Caption contest: loungin'
What, you don't have one of those crazy uncles? Photo by John Gress/Reuters.
Ryan: "Begin statement: Chilling out maxin' and relaxin' all cool and all shootin' some b-ball outside of
school. End statement."
Barb: "The worst part is, drugs have no effect on me anymore."

















That last question just blew my mind..
Ryan: So, how do you feel about that?
Barb: 7rtyqqps88snf!
Ryan: Wow, great view!
"And I thought my podcast had some good guests."
Now everyone can see the brain lasers I always said I had.
"I have half a mind to disagree with you."
iBob also comes in plaid and hunter-orange... but the best feature is that your songs now sing to you.
"When the sign says don't press the big red button, please don't press the big red button."
Headset Guy: So, Pleasurebot 3000... Do you ever think you could be programmed to love a man?
Pleasurebot 3000 : Wait a minute, I thought I was here for a Donna Summer ticket giveaway? This isn't even a radio station. You're just wearing an Xbox live headset and holding a foam dradle with a cord hanging out of it.
In Soviet Russia, Dremmel mods YOU!
Can you boot into linux?
"My other head completely skinned and functional."
"yeah, yeah, I'm part robot. But have you checked out these boots? off the chain, yo."
"I was awarded 3 million dollars for my dogbite accident. THATS the Bernstein advantage!"
You know, I'm a robot, and I only have half of my head, but you still look like a bigger tool with that ginormous headset on.
The cameraman that Kenny Rogers assaulted sat down and talked to Channel 7 today about the prejudice he constantly faces as an android in a world full of meat people...
"If you put you speaker down lower you'll hear my hemmoroids roar"......
Now, where did I put that iPod dock?
Now, where did I put that iPod dock?
"After I recieved the script for Groundhog Day I realised that I needed a significant memory upgrade to remember everything. That's when I was outfitted with this positronic brain."
"And so, I told Luke 'I am your father' and he was all, like, 'Noooooooo!' and shit. So I just like, fine then, I'm going home."
All I asked were for some eyes with frickin laserbeams in them! Throw me a bone here.
The Life Robotic with Steve Zissou
"So, can you think of any mistakes you've made as President?"
"Error! Error! Error!"
"George, when you set out to do the last three episodes of your Star Wars series, something changed in the timbre what was it exactly?"
"Yeah ... well ... it's great to impress chicks with at parties ... anyway ... can we get back to talking about my cookbook now?"
"...it was a real *load off my mind* to get that skull cancer taken care of, let me tell you..."
"And as my demonstration showed, two bald heads are better tan one."

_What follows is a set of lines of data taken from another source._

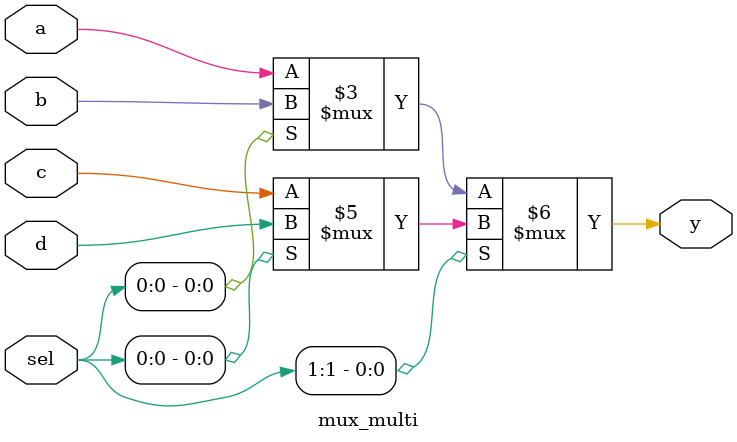
<source format=v>
module mux_multi(
	input a,b,c,d,
	input [1:0]sel,
        output y);
assign y = (~sel[1])?((~sel[0])?a:b):((~sel[0])?c:d);
endmodule




</source>
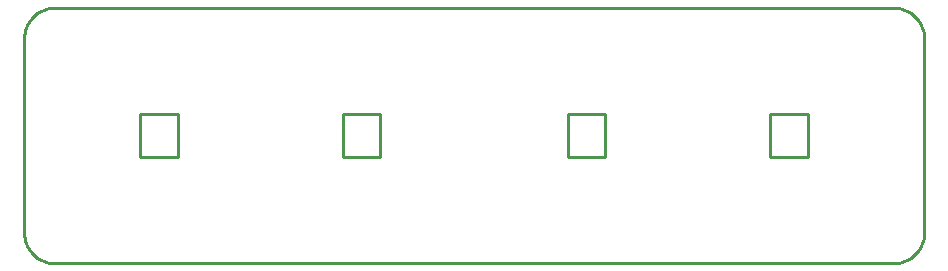
<source format=gbr>
G04 EAGLE Gerber RS-274X export*
G75*
%MOMM*%
%FSLAX34Y34*%
%LPD*%
%IN*%
%IPPOS*%
%AMOC8*
5,1,8,0,0,1.08239X$1,22.5*%
G01*
%ADD10C,0.254000*%


D10*
X-381000Y-82550D02*
X-380903Y-84764D01*
X-380614Y-86961D01*
X-380135Y-89124D01*
X-379468Y-91237D01*
X-378620Y-93285D01*
X-377597Y-95250D01*
X-376406Y-97119D01*
X-375058Y-98877D01*
X-373561Y-100511D01*
X-371927Y-102008D01*
X-370169Y-103356D01*
X-368300Y-104547D01*
X-366335Y-105570D01*
X-364287Y-106418D01*
X-362174Y-107085D01*
X-360011Y-107564D01*
X-357814Y-107853D01*
X-355600Y-107950D01*
X355600Y-107950D01*
X357814Y-107853D01*
X360011Y-107564D01*
X362174Y-107085D01*
X364287Y-106418D01*
X366335Y-105570D01*
X368300Y-104547D01*
X370169Y-103356D01*
X371927Y-102008D01*
X373561Y-100511D01*
X375058Y-98877D01*
X376406Y-97119D01*
X377597Y-95250D01*
X378620Y-93285D01*
X379468Y-91237D01*
X380135Y-89124D01*
X380614Y-86961D01*
X380903Y-84764D01*
X381000Y-82550D01*
X381000Y82550D01*
X380903Y84764D01*
X380614Y86961D01*
X380135Y89124D01*
X379468Y91237D01*
X378620Y93285D01*
X377597Y95250D01*
X376406Y97119D01*
X375058Y98877D01*
X373561Y100511D01*
X371927Y102008D01*
X370169Y103356D01*
X368300Y104547D01*
X366335Y105570D01*
X364287Y106418D01*
X362174Y107085D01*
X360011Y107564D01*
X357814Y107853D01*
X355600Y107950D01*
X-355600Y107950D01*
X-357814Y107853D01*
X-360011Y107564D01*
X-362174Y107085D01*
X-364287Y106418D01*
X-366335Y105570D01*
X-368300Y104547D01*
X-370169Y103356D01*
X-371927Y102008D01*
X-373561Y100511D01*
X-375058Y98877D01*
X-376406Y97119D01*
X-377597Y95250D01*
X-378620Y93285D01*
X-379468Y91237D01*
X-380135Y89124D01*
X-380614Y86961D01*
X-380903Y84764D01*
X-381000Y82550D01*
X-381000Y-82550D01*
X-282700Y-18000D02*
X-250700Y-18000D01*
X-250700Y18000D01*
X-282700Y18000D01*
X-282700Y-18000D01*
X-111250Y-18000D02*
X-79250Y-18000D01*
X-79250Y18000D01*
X-111250Y18000D01*
X-111250Y-18000D01*
X250700Y-18000D02*
X282700Y-18000D01*
X282700Y18000D01*
X250700Y18000D01*
X250700Y-18000D01*
X79250Y-18000D02*
X111250Y-18000D01*
X111250Y18000D01*
X79250Y18000D01*
X79250Y-18000D01*
M02*

</source>
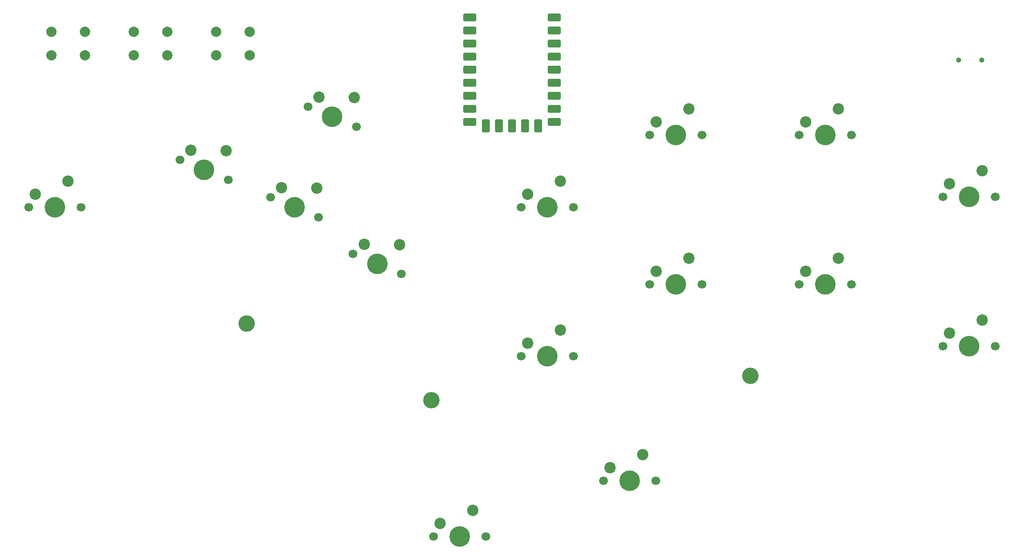
<source format=gbr>
%TF.GenerationSoftware,KiCad,Pcbnew,9.0.2*%
%TF.CreationDate,2025-06-17T17:20:09-07:00*%
%TF.ProjectId,daughter_board,64617567-6874-4657-925f-626f6172642e,rev?*%
%TF.SameCoordinates,Original*%
%TF.FileFunction,Soldermask,Bot*%
%TF.FilePolarity,Negative*%
%FSLAX46Y46*%
G04 Gerber Fmt 4.6, Leading zero omitted, Abs format (unit mm)*
G04 Created by KiCad (PCBNEW 9.0.2) date 2025-06-17 17:20:09*
%MOMM*%
%LPD*%
G01*
G04 APERTURE LIST*
G04 Aperture macros list*
%AMRoundRect*
0 Rectangle with rounded corners*
0 $1 Rounding radius*
0 $2 $3 $4 $5 $6 $7 $8 $9 X,Y pos of 4 corners*
0 Add a 4 corners polygon primitive as box body*
4,1,4,$2,$3,$4,$5,$6,$7,$8,$9,$2,$3,0*
0 Add four circle primitives for the rounded corners*
1,1,$1+$1,$2,$3*
1,1,$1+$1,$4,$5*
1,1,$1+$1,$6,$7*
1,1,$1+$1,$8,$9*
0 Add four rect primitives between the rounded corners*
20,1,$1+$1,$2,$3,$4,$5,0*
20,1,$1+$1,$4,$5,$6,$7,0*
20,1,$1+$1,$6,$7,$8,$9,0*
20,1,$1+$1,$8,$9,$2,$3,0*%
G04 Aperture macros list end*
%ADD10C,1.700000*%
%ADD11C,4.000000*%
%ADD12C,2.200000*%
%ADD13C,2.000000*%
%ADD14C,3.200000*%
%ADD15C,1.000000*%
%ADD16RoundRect,0.400000X0.900000X0.400000X-0.900000X0.400000X-0.900000X-0.400000X0.900000X-0.400000X0*%
%ADD17RoundRect,0.400050X0.899950X0.400050X-0.899950X0.400050X-0.899950X-0.400050X0.899950X-0.400050X0*%
%ADD18RoundRect,0.400000X0.400000X0.900000X-0.400000X0.900000X-0.400000X-0.900000X0.400000X-0.900000X0*%
%ADD19RoundRect,0.393700X0.393700X0.906300X-0.393700X0.906300X-0.393700X-0.906300X0.393700X-0.906300X0*%
G04 APERTURE END LIST*
D10*
%TO.C,SW12*%
X181007364Y-86564873D03*
D11*
X186087364Y-86564873D03*
D10*
X191167364Y-86564873D03*
D12*
X188627364Y-81484873D03*
X182277364Y-84024873D03*
%TD*%
D13*
%TO.C,SW17*%
X87250000Y-42000000D03*
X80750000Y-42000000D03*
X87250000Y-37500000D03*
X80750000Y-37500000D03*
%TD*%
D10*
%TO.C,SW13*%
X210007364Y-86564873D03*
D11*
X215087364Y-86564873D03*
D10*
X220167364Y-86564873D03*
D12*
X217627364Y-81484873D03*
X211277364Y-84024873D03*
%TD*%
D14*
%TO.C,H2*%
X138608320Y-109085920D03*
%TD*%
D10*
%TO.C,SW3*%
X123363384Y-80611936D03*
D11*
X128056692Y-82555968D03*
D10*
X132750000Y-84500000D03*
D12*
X132347378Y-78834676D03*
X125508727Y-78751290D03*
%TD*%
D10*
%TO.C,SW15*%
X172007364Y-124751647D03*
D11*
X177087364Y-124751647D03*
D10*
X182167364Y-124751647D03*
D12*
X179627364Y-119671647D03*
X173277364Y-122211647D03*
%TD*%
D10*
%TO.C,SW1*%
X89694308Y-62336179D03*
D11*
X94387616Y-64280211D03*
D10*
X99080924Y-66224243D03*
D12*
X98678302Y-60558919D03*
X91839651Y-60475533D03*
%TD*%
D10*
%TO.C,SW10*%
X238007364Y-69564873D03*
D11*
X243087364Y-69564873D03*
D10*
X248167364Y-69564873D03*
D12*
X245627364Y-64484873D03*
X239277364Y-67024873D03*
%TD*%
D14*
%TO.C,H3*%
X200587364Y-104355434D03*
%TD*%
D10*
%TO.C,SW8*%
X181007364Y-57564873D03*
D11*
X186087364Y-57564873D03*
D10*
X191167364Y-57564873D03*
D12*
X188627364Y-52484873D03*
X182277364Y-55024873D03*
%TD*%
D13*
%TO.C,SW16*%
X71250000Y-42000000D03*
X64750000Y-42000000D03*
X71250000Y-37500000D03*
X64750000Y-37500000D03*
%TD*%
D14*
%TO.C,H1*%
X102663706Y-94162963D03*
%TD*%
D10*
%TO.C,SW2*%
X107294213Y-69626298D03*
D11*
X111987521Y-71570330D03*
D10*
X116680829Y-73514362D03*
D12*
X116278207Y-67849038D03*
X109439556Y-67765652D03*
%TD*%
D10*
%TO.C,SW9*%
X210007364Y-57564873D03*
D11*
X215087364Y-57564873D03*
D10*
X220167364Y-57564873D03*
D12*
X217627364Y-52484873D03*
X211277364Y-55024873D03*
%TD*%
D15*
%TO.C,J1*%
X245500000Y-43000000D03*
X241000000Y-43000000D03*
%TD*%
D10*
%TO.C,SW7*%
X156007364Y-71564873D03*
D11*
X161087364Y-71564873D03*
D10*
X166167364Y-71564873D03*
D12*
X163627364Y-66484873D03*
X157277364Y-69024873D03*
%TD*%
D10*
%TO.C,SW11*%
X156007364Y-100564873D03*
D11*
X161087364Y-100564873D03*
D10*
X166167364Y-100564873D03*
D12*
X163627364Y-95484873D03*
X157277364Y-98024873D03*
%TD*%
D10*
%TO.C,SW4*%
X114584332Y-52026393D03*
D11*
X119277640Y-53970425D03*
D10*
X123970948Y-55914457D03*
D12*
X123568326Y-50249133D03*
X116729675Y-50165747D03*
%TD*%
D10*
%TO.C,SW14*%
X238007364Y-98564873D03*
D11*
X243087364Y-98564873D03*
D10*
X248167364Y-98564873D03*
D12*
X245627364Y-93484873D03*
X239277364Y-96024873D03*
%TD*%
D13*
%TO.C,SW18*%
X96750000Y-37500000D03*
X103250000Y-37500000D03*
X96750000Y-42000000D03*
X103250000Y-42000000D03*
%TD*%
D10*
%TO.C,SW6*%
X139007364Y-135564873D03*
D11*
X144087364Y-135564873D03*
D10*
X149167364Y-135564873D03*
D12*
X146627364Y-130484873D03*
X140277364Y-133024873D03*
%TD*%
D10*
%TO.C,SW5*%
X60338288Y-71556569D03*
D11*
X65418288Y-71556569D03*
D10*
X70498288Y-71556569D03*
D12*
X67958288Y-66476569D03*
X61608288Y-69016569D03*
%TD*%
D16*
%TO.C,RZ1*%
X146026102Y-34640000D03*
X146026102Y-37180000D03*
X146026102Y-39720000D03*
X146026102Y-42260000D03*
X146026102Y-44800000D03*
D17*
X146026102Y-47340000D03*
X146026102Y-49880000D03*
X146026102Y-52420000D03*
X146026102Y-54960000D03*
D18*
X149166102Y-55770000D03*
D19*
X151706102Y-55770000D03*
X154246102Y-55770000D03*
X156786102Y-55770000D03*
X159326102Y-55770000D03*
D17*
X162466102Y-54960000D03*
X162466102Y-52420000D03*
X162466102Y-49880000D03*
X162466102Y-47340000D03*
X162466102Y-44800000D03*
X162466102Y-42260000D03*
X162466102Y-39720000D03*
X162466102Y-34640000D03*
X162466102Y-37180000D03*
%TD*%
M02*

</source>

That medicine I took is making me feel really wired today... Man I feel disconnected, you know?
Reporter: "Hey man, does this smell funny?
Next time you boot me up in your mother's blouse, I'm going to put one of these fine Italian shitkickers up your ass.
"It is within my program to turn out the hoes."
"The robot recreation of John Peel was in an advance state of construction"
So how long have you had these headaches?
You're single. You're 40. You've built a robot dad to give you the approval you never had as a child. Why dont you upgrade that lame ass 8-track stereo and get some girls over here before the neighbors start talking.
Its about time someone gave robocop his interview, after his retirement.
"Will Smith was so much fun to work with. My agent says there's an I Robot 2 in the works so I'm really looking forward to my next role."
interviewer: so tell me what happened after you robbed the bank.
Robot guy: *insert windows 'chord' sound* illegal operation
Dave: Open the pod bay doors, HAL.
HAL: I'm sorry Dave, I'm afraid I can't do that.
it`s russian military technology
Reporter: So, what are your plans for after NextFest?
PKDBot: Have you seen those Japanese booth babe robots at the World Expo? I gots to get me some of that action!
(For those who don't get the reference... http://www.engadget.com/entry/1234000627035261/)
Dave: Open the pod bay doors, HAL.
HAL: I'm sorry Dave, I'm afraid I can't do that.
"Well, you know. I always knew I was different. It was hard. Especially in elementary when the kids kept calling me names like "Hey Robocrap, Kiss my butt mr Robot0" and other bad references to robots in pop culture ....
Interviewer: So, who do you like better, Captain Kirk or Captain Picard?
Borg: O, definitely Captain Picard. You know, we tried so hard for so long to assimilate Captain Kirk, but he made it clear, it just wasn't happening.
ryan- so how did you get to be this way
barb- them macanotishes blew my mind
"Remember Edward, we don't talk about Fight Club..."
Podcasting with Honda's ASIMO 4.2.6
Interviewer: Oh man, I gotta email this interview to my boss in five minutes.
Robot: Get out your laptop, I have a WAP built into my head.
"John Connor? Oh sure, we still get together once or twice a month."
"Why, yes, I do indeed have a HEMI!"
Robot: What do you mean "where's the back of my head?"